Fairfax, VA (Law Firm Newswire) January 30, 2014 – Legally married same-sex couples must file separate tax returns in Virginia.
Virginia may be for lovers but, according to a recent decision by the Virginia Department of Taxation, “lovers” may not include same-sex, married couples — especially those attempting to file a joint tax return. The state’s non-recognition of same-sex marriage for the commonwealth’s tax purposes will remain in force, even though LGBT couples are now permitted to file joint federal tax returns.

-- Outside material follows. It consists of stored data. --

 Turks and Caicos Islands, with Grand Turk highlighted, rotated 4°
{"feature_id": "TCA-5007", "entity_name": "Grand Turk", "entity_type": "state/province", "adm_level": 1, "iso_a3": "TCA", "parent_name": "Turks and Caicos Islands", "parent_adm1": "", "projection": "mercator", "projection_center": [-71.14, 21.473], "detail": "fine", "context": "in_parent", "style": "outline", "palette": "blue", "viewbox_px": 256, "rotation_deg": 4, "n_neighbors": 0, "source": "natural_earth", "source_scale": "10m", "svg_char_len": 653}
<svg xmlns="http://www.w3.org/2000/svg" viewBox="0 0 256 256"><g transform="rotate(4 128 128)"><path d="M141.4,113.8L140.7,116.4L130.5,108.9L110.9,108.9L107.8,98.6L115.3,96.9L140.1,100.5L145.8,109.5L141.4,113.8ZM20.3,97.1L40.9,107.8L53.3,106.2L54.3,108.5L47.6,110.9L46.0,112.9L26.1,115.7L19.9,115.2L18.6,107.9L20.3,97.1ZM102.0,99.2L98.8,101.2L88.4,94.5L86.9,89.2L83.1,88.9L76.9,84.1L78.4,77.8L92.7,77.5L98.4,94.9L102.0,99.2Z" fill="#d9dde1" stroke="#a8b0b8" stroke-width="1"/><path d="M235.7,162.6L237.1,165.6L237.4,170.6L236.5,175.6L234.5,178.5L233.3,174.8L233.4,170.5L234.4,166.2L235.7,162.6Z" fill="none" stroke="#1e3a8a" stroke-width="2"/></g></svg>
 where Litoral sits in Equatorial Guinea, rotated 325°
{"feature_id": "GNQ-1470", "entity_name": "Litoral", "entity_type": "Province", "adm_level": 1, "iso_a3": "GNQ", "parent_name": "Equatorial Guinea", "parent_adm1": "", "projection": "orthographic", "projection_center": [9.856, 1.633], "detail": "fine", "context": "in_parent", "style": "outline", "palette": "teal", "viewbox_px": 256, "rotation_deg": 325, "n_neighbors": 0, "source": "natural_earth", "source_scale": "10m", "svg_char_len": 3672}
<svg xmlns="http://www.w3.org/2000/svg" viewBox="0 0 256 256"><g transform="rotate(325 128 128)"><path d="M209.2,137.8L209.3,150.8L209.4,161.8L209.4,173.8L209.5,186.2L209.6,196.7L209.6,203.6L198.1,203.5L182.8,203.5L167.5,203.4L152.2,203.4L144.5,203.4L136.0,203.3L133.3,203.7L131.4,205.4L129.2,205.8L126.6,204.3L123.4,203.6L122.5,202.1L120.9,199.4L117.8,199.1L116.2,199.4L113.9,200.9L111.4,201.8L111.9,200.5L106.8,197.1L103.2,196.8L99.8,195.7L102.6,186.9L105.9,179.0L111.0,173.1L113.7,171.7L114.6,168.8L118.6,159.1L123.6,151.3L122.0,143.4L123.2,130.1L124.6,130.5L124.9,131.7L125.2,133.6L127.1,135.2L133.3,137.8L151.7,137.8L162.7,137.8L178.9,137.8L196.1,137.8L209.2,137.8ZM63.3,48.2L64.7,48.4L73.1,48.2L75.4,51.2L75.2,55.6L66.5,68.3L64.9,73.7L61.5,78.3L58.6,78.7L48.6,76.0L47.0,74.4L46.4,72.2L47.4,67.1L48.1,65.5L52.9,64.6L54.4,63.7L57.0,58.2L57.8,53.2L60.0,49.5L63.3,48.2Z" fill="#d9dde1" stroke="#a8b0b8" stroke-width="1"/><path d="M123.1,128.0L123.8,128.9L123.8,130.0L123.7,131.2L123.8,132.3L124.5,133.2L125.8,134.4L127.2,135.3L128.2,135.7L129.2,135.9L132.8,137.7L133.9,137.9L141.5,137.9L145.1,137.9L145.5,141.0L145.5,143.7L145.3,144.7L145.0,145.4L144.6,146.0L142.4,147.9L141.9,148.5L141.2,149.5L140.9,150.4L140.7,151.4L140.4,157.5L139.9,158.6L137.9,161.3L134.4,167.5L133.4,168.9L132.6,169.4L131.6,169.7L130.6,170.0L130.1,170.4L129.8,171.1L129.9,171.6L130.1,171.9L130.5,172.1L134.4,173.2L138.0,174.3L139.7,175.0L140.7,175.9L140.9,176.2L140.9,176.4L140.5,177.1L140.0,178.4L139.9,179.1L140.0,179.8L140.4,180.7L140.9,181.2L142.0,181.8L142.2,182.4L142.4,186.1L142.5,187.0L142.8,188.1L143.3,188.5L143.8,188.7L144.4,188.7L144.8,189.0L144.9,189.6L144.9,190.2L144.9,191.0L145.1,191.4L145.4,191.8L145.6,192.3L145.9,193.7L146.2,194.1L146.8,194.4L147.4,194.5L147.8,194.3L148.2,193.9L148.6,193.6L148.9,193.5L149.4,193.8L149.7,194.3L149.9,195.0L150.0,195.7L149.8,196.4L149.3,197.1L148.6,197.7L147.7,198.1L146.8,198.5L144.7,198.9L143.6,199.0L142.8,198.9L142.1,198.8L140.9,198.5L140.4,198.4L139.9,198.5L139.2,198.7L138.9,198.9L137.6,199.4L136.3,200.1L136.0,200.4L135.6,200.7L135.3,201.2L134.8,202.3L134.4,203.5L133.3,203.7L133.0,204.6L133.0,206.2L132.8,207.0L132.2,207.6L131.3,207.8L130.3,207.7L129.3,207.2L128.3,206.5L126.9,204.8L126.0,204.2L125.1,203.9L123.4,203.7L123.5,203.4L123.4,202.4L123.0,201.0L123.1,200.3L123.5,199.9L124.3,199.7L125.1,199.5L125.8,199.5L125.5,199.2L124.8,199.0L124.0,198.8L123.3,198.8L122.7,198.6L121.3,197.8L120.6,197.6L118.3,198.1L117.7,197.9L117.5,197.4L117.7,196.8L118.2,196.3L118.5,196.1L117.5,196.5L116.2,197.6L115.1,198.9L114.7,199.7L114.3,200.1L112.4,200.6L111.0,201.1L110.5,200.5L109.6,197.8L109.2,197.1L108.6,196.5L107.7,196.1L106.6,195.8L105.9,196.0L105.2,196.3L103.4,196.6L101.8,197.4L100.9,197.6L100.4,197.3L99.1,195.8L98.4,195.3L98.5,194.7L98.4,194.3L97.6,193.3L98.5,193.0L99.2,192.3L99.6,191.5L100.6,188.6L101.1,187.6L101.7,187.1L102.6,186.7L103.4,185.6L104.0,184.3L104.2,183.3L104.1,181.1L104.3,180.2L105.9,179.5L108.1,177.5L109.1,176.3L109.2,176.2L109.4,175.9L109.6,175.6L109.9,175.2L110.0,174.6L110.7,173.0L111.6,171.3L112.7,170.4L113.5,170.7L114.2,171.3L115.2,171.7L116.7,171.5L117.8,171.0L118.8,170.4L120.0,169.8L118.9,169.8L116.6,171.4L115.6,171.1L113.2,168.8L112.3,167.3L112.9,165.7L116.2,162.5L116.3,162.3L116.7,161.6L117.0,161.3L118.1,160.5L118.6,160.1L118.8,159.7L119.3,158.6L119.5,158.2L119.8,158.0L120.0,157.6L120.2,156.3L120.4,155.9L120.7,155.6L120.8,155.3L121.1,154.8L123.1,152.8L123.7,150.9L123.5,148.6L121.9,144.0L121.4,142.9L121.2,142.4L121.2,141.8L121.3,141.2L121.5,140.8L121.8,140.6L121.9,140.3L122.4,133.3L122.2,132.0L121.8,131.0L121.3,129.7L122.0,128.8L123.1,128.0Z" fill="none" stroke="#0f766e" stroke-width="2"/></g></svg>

The Department of Taxation decision, which was announced on November 8, 2013, confers separate, parallel fiscal statuses for same-sex couples who married in states where same-sex marriage is legal but who now reside in Virginia (where same-sex marriage is not legal).
“Same-sex couples who married in New York, Massachusetts or other states where same-sex marriage is legal, but who have established residence in Virginia, need to be aware of this distinction in the commonwealth,” said Lisa McDevitt, a prominent Vienna and Fairfax estate planning and family law attorney. “They also need to be aware that they can still avail themselves of a joint return for federal filing purposes.”

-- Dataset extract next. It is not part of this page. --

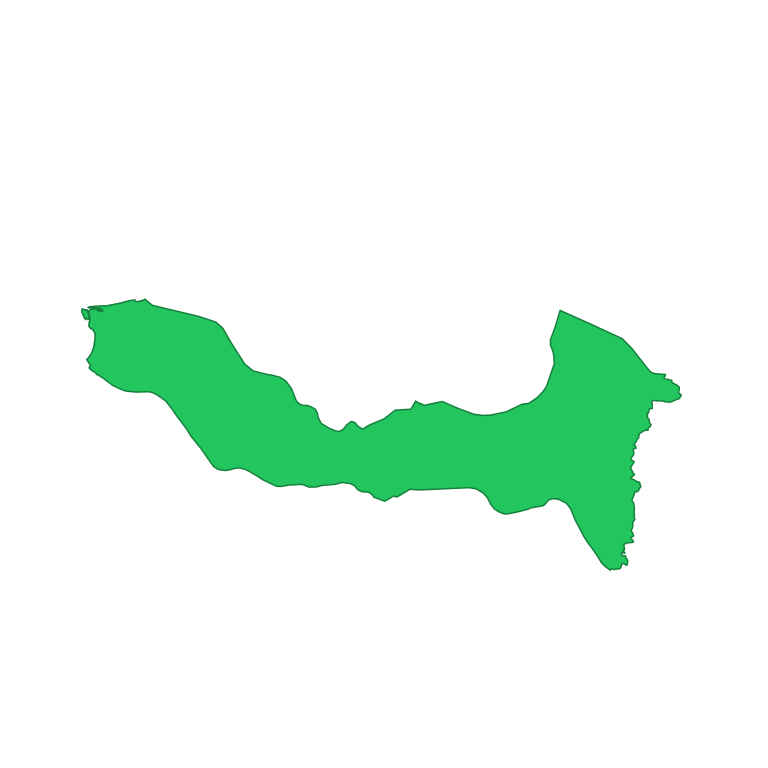 Katingan, Kalimantan Tengah, Indonesia (Robinson projection), rotated 119°
{"feature_id": "22746128B40819362853427", "entity_name": "Katingan", "entity_type": "district", "adm_level": 2, "iso_a3": "IDN", "parent_name": "Indonesia", "parent_adm1": "Kalimantan Tengah", "projection": "robinson", "projection_center": [113.294, -1.875], "detail": "fine", "context": "isolated", "style": "filled", "palette": "green", "viewbox_px": 768, "rotation_deg": 119, "n_neighbors": 0, "source": "geoboundaries", "source_scale": "gbopen_adm2", "svg_char_len": 6060}
<svg xmlns="http://www.w3.org/2000/svg" viewBox="0 0 768 768"><g transform="rotate(119 384 384)"><path d="M437.2,95.8L436.8,95.9L435.6,95.7L435.3,95.2L434.8,93.3L433.6,91.1L432.6,90.4L431.8,88.8L430.9,88.1L429.5,87.9L427.1,88.4L426.0,88.5L425.4,88.2L425.0,87.6L424.9,86.8L424.9,85.6L425.1,84.8L425.0,84.2L424.7,83.7L424.3,83.6L421.2,84.8L420.4,85.3L419.8,86.1L418.7,88.2L417.4,89.3L417.6,90.3L418.1,90.8L418.3,92.2L417.8,93.6L417.3,94.3L416.7,94.5L415.9,94.1L415.6,91.9L415.5,91.6L415.1,91.6L414.7,91.6L414.5,92.0L414.1,94.2L413.6,94.4L412.6,93.5L412.0,93.4L408.6,96.1L408.1,96.4L407.4,96.4L406.7,95.2L405.1,94.3L402.0,89.7L401.4,89.3L400.9,89.3L399.8,91.2L399.7,92.1L399.3,93.4L398.1,93.7L396.9,92.4L395.9,92.1L395.3,92.4L392.3,96.7L391.4,97.0L389.7,96.9L387.1,97.8L384.6,99.2L383.3,99.3L381.1,98.9L380.6,99.1L379.8,100.2L378.5,100.9L377.9,101.0L374.6,103.3L371.6,104.5L370.4,105.4L369.6,106.2L367.5,107.5L366.6,108.8L366.3,110.0L365.9,110.6L362.0,111.4L360.2,111.4L357.5,112.3L356.9,112.3L356.3,111.8L355.6,110.4L354.3,109.8L350.7,109.9L349.4,109.6L349.1,109.7L347.9,111.2L346.5,112.3L346.2,112.8L346.1,113.5L346.8,115.6L346.6,117.3L346.7,120.6L347.0,121.6L346.9,122.3L346.0,122.5L342.6,121.1L341.7,121.2L341.2,121.8L341.4,123.3L341.3,123.8L340.2,124.2L339.4,125.1L338.6,127.2L338.2,127.6L336.6,127.4L335.1,127.9L334.6,127.9L332.4,127.3L331.4,127.4L330.7,127.7L330.5,128.7L330.6,130.9L330.2,131.6L329.3,132.0L325.6,131.5L323.8,131.7L322.4,132.5L321.3,134.0L320.4,134.2L319.4,134.0L318.3,132.7L317.9,132.6L317.1,133.1L316.3,134.0L316.1,135.7L315.3,135.9L313.8,135.6L312.3,135.6L311.0,135.5L309.8,136.0L307.9,135.1L305.4,136.2L303.0,136.2L301.6,135.6L301.1,135.0L300.0,134.6L298.5,133.7L297.3,132.5L296.6,130.7L296.1,130.7L295.4,131.3L294.1,131.4L292.8,130.8L290.7,130.5L290.0,130.9L289.4,132.8L288.6,133.7L287.8,133.7L286.5,135.1L286.1,135.8L285.7,137.2L285.0,137.8L284.1,138.1L282.6,139.4L282.1,139.4L281.4,138.7L276.9,139.8L276.4,139.3L275.6,137.6L274.8,137.7L273.5,138.7L271.6,139.4L271.2,140.2L270.5,140.9L269.0,141.3L268.2,140.8L266.6,138.0L266.6,137.2L266.2,136.5L265.4,135.8L264.4,132.9L263.9,132.3L263.5,131.3L263.5,130.0L262.6,128.2L261.4,125.3L260.7,124.5L258.1,122.4L255.7,120.7L254.1,119.0L253.5,118.7L250.3,118.4L249.6,118.7L249.3,119.6L249.0,121.7L248.5,122.4L246.2,122.9L244.1,123.8L243.5,124.5L242.9,128.3L243.2,130.4L243.0,131.3L243.0,132.9L242.6,133.5L241.4,133.9L241.3,134.4L242.1,136.3L242.1,137.8L243.3,139.9L243.4,140.5L243.1,142.0L242.0,142.1L240.5,142.0L238.7,142.6L239.3,142.6L243.9,152.6L244.2,156.8L242.0,162.7L233.0,183.8L228.9,197.6L231.6,234.7L234.3,265.6L250.3,262.1L264.4,259.9L269.3,257.3L272.5,253.3L275.1,250.6L283.6,244.9L307.8,240.6L314.3,241.4L321.5,243.3L330.8,248.0L334.7,253.4L348.9,263.4L359.6,275.8L363.2,281.7L366.9,290.7L369.4,306.9L371.1,324.6L383.2,338.5L383.2,342.1L383.7,342.2L383.7,348.0L393.0,348.2L401.4,361.5L414.5,367.0L426.0,376.2L431.0,379.3L432.8,379.9L433.8,381.3L433.6,386.7L432.1,389.8L432.0,392.5L432.9,394.7L438.2,396.9L443.5,397.7L447.0,400.0L448.4,403.0L449.3,409.9L448.9,419.8L445.2,425.4L441.8,428.2L439.4,431.8L439.2,436.1L440.0,440.8L442.1,444.7L442.4,449.4L440.9,453.0L433.0,462.5L429.0,471.3L428.5,478.0L430.3,485.3L432.6,491.8L436.0,504.8L434.1,515.4L422.0,537.8L413.4,552.0L411.4,561.1L414.7,578.7L427.5,624.6L425.7,634.2L427.7,635.4L427.9,635.7L428.7,636.3L428.9,636.2L428.8,636.6L429.2,636.7L429.2,637.0L429.8,637.2L430.0,637.6L430.0,637.9L430.8,638.4L432.0,640.7L432.2,642.1L431.9,642.6L431.4,642.6L432.1,643.9L435.0,647.6L437.9,650.6L439.9,652.5L442.6,655.6L443.0,655.7L443.4,656.6L447.1,660.9L447.3,660.9L447.2,661.1L450.5,665.1L451.4,666.9L454.1,671.3L458.7,678.2L459.6,679.3L460.5,679.8L460.7,679.3L459.7,677.7L459.5,677.2L457.3,673.7L456.7,671.5L455.7,669.5L455.4,669.5L455.7,668.9L455.6,668.3L455.9,665.5L457.3,665.5L457.8,667.5L458.7,669.3L458.8,669.9L457.6,671.7L458.2,673.2L461.5,677.0L462.1,677.2L462.4,677.1L464.1,677.9L464.4,677.9L464.8,677.7L465.7,675.6L467.4,674.6L469.5,672.7L470.8,672.1L472.6,672.0L473.6,671.3L475.3,670.9L476.2,670.3L477.0,669.4L477.4,668.3L477.6,667.3L477.4,666.8L477.6,665.7L477.5,665.4L478.0,664.6L477.9,664.2L478.2,664.1L478.3,663.4L478.5,663.5L479.0,662.5L480.0,661.5L480.0,661.0L480.1,660.8L480.5,660.9L480.6,660.6L483.1,659.5L484.3,658.8L485.0,658.5L485.4,658.3L486.5,658.0L486.7,657.8L489.4,656.7L489.5,656.9L489.9,656.6L490.3,656.6L490.7,656.4L490.7,656.1L491.1,656.3L492.1,655.9L495.2,655.4L496.4,655.0L500.3,654.7L504.6,655.3L506.7,655.9L510.4,649.2L511.9,650.0L512.9,649.6L513.0,649.2L513.3,648.7L514.0,645.4L513.8,642.4L515.0,640.0L514.7,637.7L515.2,631.2L516.7,621.2L516.3,613.2L515.7,607.9L515.1,605.8L511.3,597.0L505.0,586.4L503.8,582.9L503.5,578.6L503.8,573.9L504.8,566.3L508.9,556.8L511.9,550.9L518.7,535.6L523.3,527.3L529.0,513.2L538.3,494.2L538.9,492.0L539.1,488.0L538.4,485.3L536.4,480.4L532.6,475.9L530.1,473.7L527.7,470.2L526.0,464.4L525.7,459.4L525.9,451.3L526.5,443.5L525.6,428.5L523.4,424.2L518.4,418.1L512.3,408.3L511.3,406.0L510.6,399.8L506.8,393.1L502.8,389.1L495.6,378.3L490.5,373.0L487.4,365.2L487.3,360.0L488.8,356.7L489.2,355.0L488.9,351.1L486.4,345.8L486.1,343.9L486.5,340.8L487.9,338.1L486.2,326.5L481.7,323.8L477.4,321.4L476.5,317.8L463.6,310.4L459.5,301.7L433.5,259.4L431.0,252.7L431.2,244.7L433.3,238.4L437.5,232.2L439.8,226.8L440.1,221.8L439.8,217.9L439.0,214.9L436.7,211.7L430.9,204.9L423.4,197.1L421.3,195.7L413.5,186.0L410.6,184.7L405.6,183.9L402.3,180.5L400.2,175.5L399.8,166.8L402.5,160.4L410.5,150.5L420.8,134.7L424.7,127.3L427.9,120.0L431.0,114.0L434.7,107.5L436.2,102.6L437.2,95.8ZM471.4,676.4L470.7,674.0L470.2,673.3L468.3,674.7L465.8,676.0L465.0,678.1L464.1,678.8L463.3,679.1L463.2,679.9L463.5,680.6L464.0,681.3L464.0,680.5L464.3,681.2L464.2,682.1L464.4,682.6L464.3,683.7L464.5,684.3L465.1,684.4L466.0,684.2L467.8,682.8L471.8,677.6L472.0,676.6L471.7,676.8L471.3,676.6L470.9,677.4L471.4,676.4ZM458.6,669.5L457.2,667.5L456.8,667.3L456.6,667.9L456.4,669.1L456.5,669.7L457.5,671.1L458.3,670.3L458.2,669.6L458.4,669.9L458.6,669.8L458.6,669.5Z" fill="#22c55e" stroke="#15803d" stroke-width="1.5"/></g></svg>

The Department of Taxation announcement was necessary in the wake of the landmark case United States v. Windsor, 570 U.S. 2675 (2013). In Windsor, the Supreme Court ruled that the third section of the Defense of Marriage Act (DOMA) was unconstitutional under the Due Process Clause of the Fifth Amendment.
The high court handed down its ruling in Windsor after a widow sought to claim the federal estate tax exemption for surviving spouses. The couple were legally married in Ontario, Canada, and then moved to New York, where one of them died. She left her entire estate to her surviving spouse. At the time the lawsuit was filed, same-sex marriage was not yet legal in New York state.
In practical terms, whenever a LGBT couple files a federal joint return, each person will have to recalculate their individual federal income tax liability — either as single or as head of household — when determining Virginia income tax liability. The Virginia-specific rules will also have potential tax consequences for businesses in the commonwealth.
“Those businesses in Virginia that deduct payments of fringe benefits to their employees’ same-sex spouses and to their dependents on their federal tax forms will have to adjust these deductions on their Virginia tax forms,” McDevitt said.